[Begin Excerpt to read]
Why progressive professors should join Heterodox Academy, especially now

The unexpected election of Donald Trump has created uncertainty and new challenges for most advocacy groups. Heterodox Academy is no different; we are witnessing two contradictory trends in the last month:

1. More criticism from people on the left who say that now, more than ever, our work plays into the agenda of the right because HxA validates their claim that universities lean left and are biased against conservatives.

2. More support from people on the left who say that now, more than ever, students and professors on the left must escape from bubbles and echo chambers and expose themselves to more viewpoint diversity.

I believe that both responses are correct, but within different time frames. HxA’s work does give the right a short-term tactical boost. They get to say “See? We told you so! Universities are partisan!” These boosts feel great, and this is why our work gets more coverage in right-leaning publications than in left-leaning ones. If you are a progressive professor who cares mainly about damage control this month, don’t join HxA.

But if you are a progressive professor who wants to strengthen the left in the long run, raise the credibility and federal funding of universities during a time of Republican dominance, and improve the reliability of the research upon which nearly all progressive reforms depend, then now, more than ever, is the time to join HxA.

Here is the case for joining and supporting Heterodox Academy, as made by four prominent voices from the left.
[End Excerpt to read]
[Begin Recorded data]
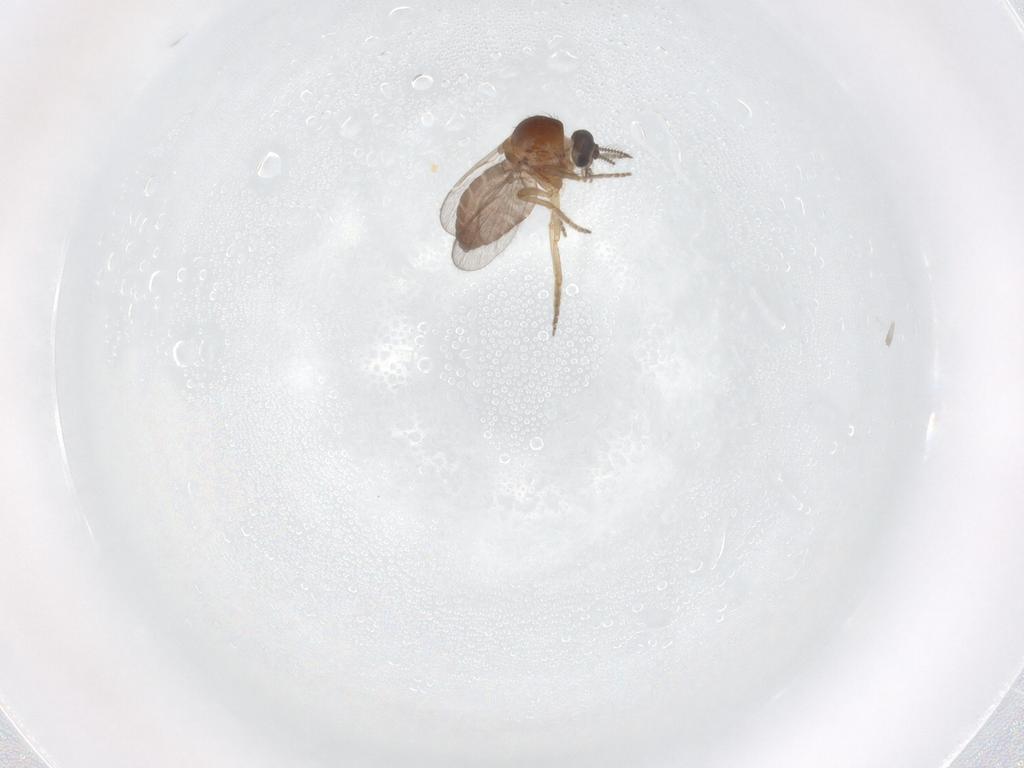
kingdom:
[End Recorded data]
## Exercise instructions:
- A) In the Heterodox Academy essay, where does the group's work get more coverage?
- B) Write the next part of the Heterodox Academy essay, picking up after its last sentence.
The listing comes from a separate source.

## Responses to the exercise:
- A) In right-leaning publications rather than left-leaning ones.

- B)
1) Nick Kristof

Kristof wrote a pair of New York Times columns this past May on the moral and educational case for viewpoint diversity. In A Confession of Liberal Intolerance he wrote:

“The stakes involve not just fairness to conservatives or evangelical Christians, not just whether progressives will be true to their own values, not just the benefits that come from diversity (and diversity of thought is arguably among the most important kinds), but also the quality of education itself. When perspectives are unrepresented in discussions, when some kinds of thinkers aren’t at the table, classrooms become echo chambers rather than sounding boards — and we all lose.”

Kristof was surprised by the intensity and uniformity of the response from progressive readers, who wrote things like “you don’t diversify with idiots.” In response, Kristof wrote a second column in which he laid out “three good reasons for universities to be more welcoming not just to women or blacks, but also to conservatives.”

A) “Stereotyping and discrimination are wrong, whether against gays or Muslims, or against conservatives or evangelicals.”

B) “There’s abundant evidence of the benefits of diversity. Bringing in members of minorities is not an act of charity but a way of strengthening an organization…Sure, achieving diversity is a frustrating process, but it enriches organizations and improves decision-making. So let’s aim for ideological as well as ethnic diversity.”

C) “When scholars cluster on the left end of the spectrum, they marginalize themselves. We desperately need academics like sociologists and anthropologists influencing American public policy on issues like poverty, yet when they are in an outer-left orbit, their wisdom often goes untapped.”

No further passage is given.